Many of Kissinger’s crimes and failures can be traced back to this fundamental failure to understand his contemporary world. Kissinger never understood the deep connections between international diplomacy and domestic politics (or at least the domestic politics of a large and at least nominally democractic nation). That doesn’t strike me as very realistic; in fact I’d say it was the opposite – a romantic fallacy committed by an idealist.

All of which is by way of saying that if "realist policy" = "Kissingerian policy", then not just NO, but HELL NO, and I think I can conjure up realist arguments for making that admonition.

TLTABQ:

I get what your saying.

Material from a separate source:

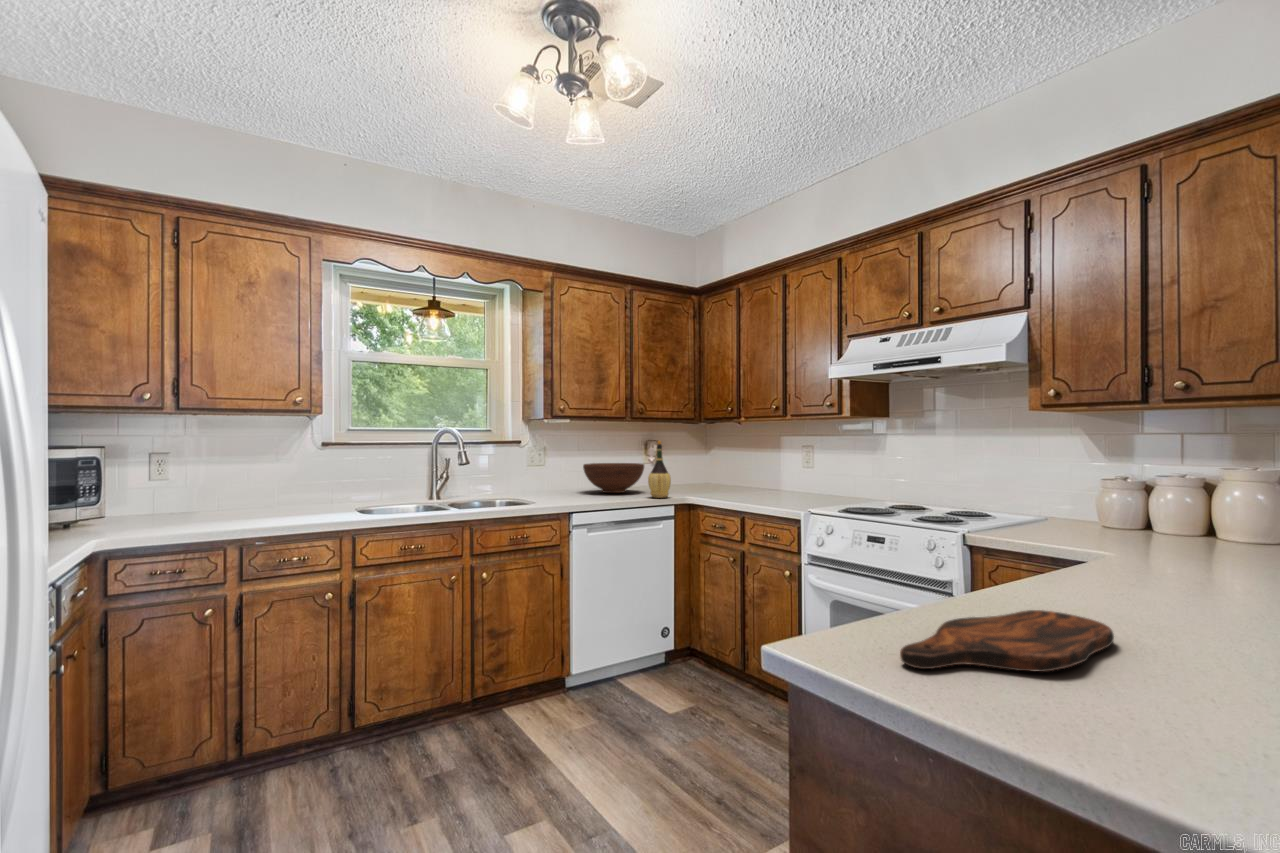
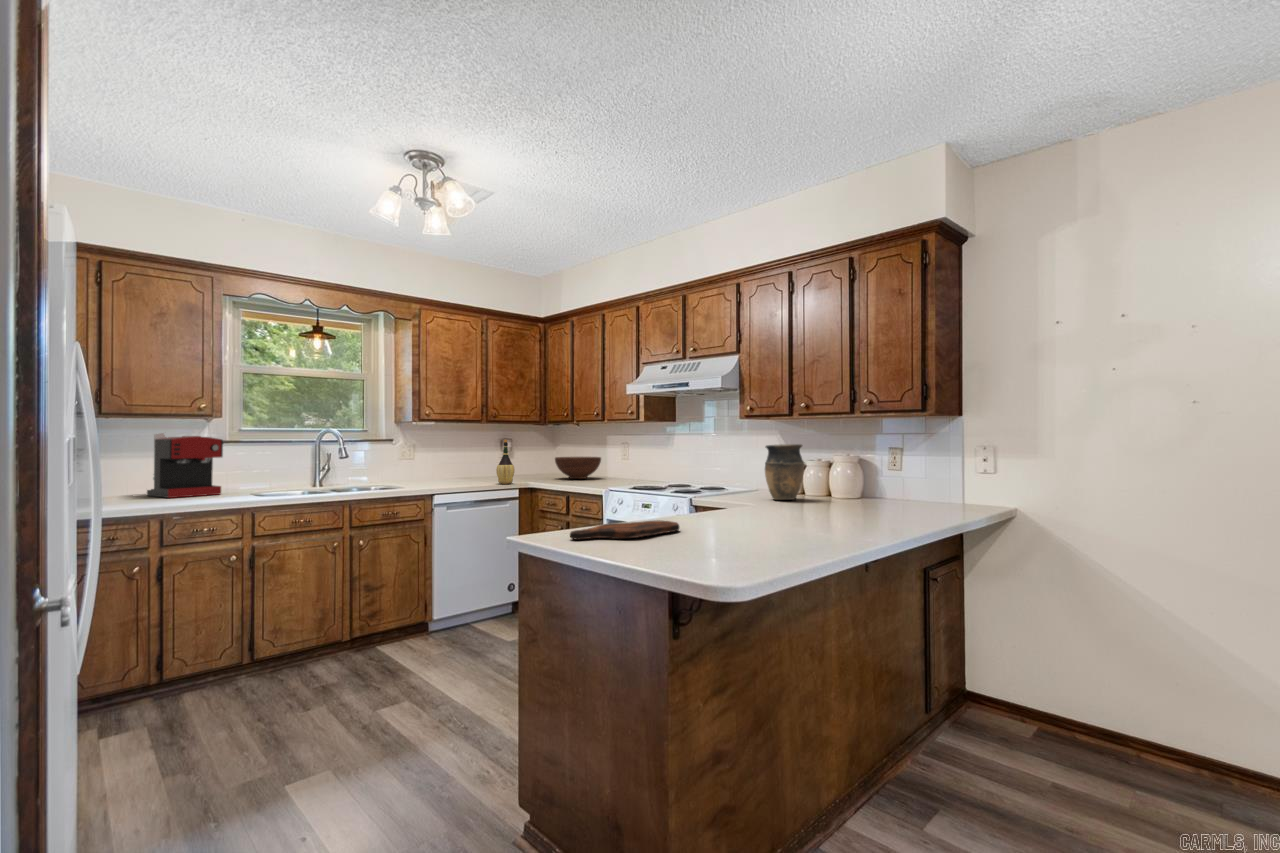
coffee maker: none [241,431,324,514] -> present [147,433,223,498]
vase: none [1098,451,1180,544] -> present [765,444,804,500]
fruit bowl: present [583,463,644,493] -> present [555,457,601,479]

I think that it would at least be fair to grant Wright's point that realism is associated with Kissinger, even if Kissinger was a deviant.

Yeah, I've read enough I.R. literature to know that it is standard practice to describe Dr.K. as a "realist" - I'm taking the opportunity to push back against an Orwellian corruption of language that is implicit in that convention. If "realist" means somebody who accurately perceives the world as it actually is rather than as they wish it would be, Dr.K. was no realist, IMHO.

I don't disagree with that. One could also argue with his pursuit of our "interests."

Have I mentioned Kissinger, Ford, and East Timor enough lately?

nice - adding to reader right now

I'm sure you guys have thought this through, but it seems like reposting other people's posts in full would put you in a bad odor from a business/legal perspective, unless you're going out and getting a bunch of consents.

southpaw: We obtain consents from each author beforehand. And, as per Gary, we claim no right in and to the work other than to post it on the site for as long as the author gives us permission. Entirely voluntary, revocable at any time.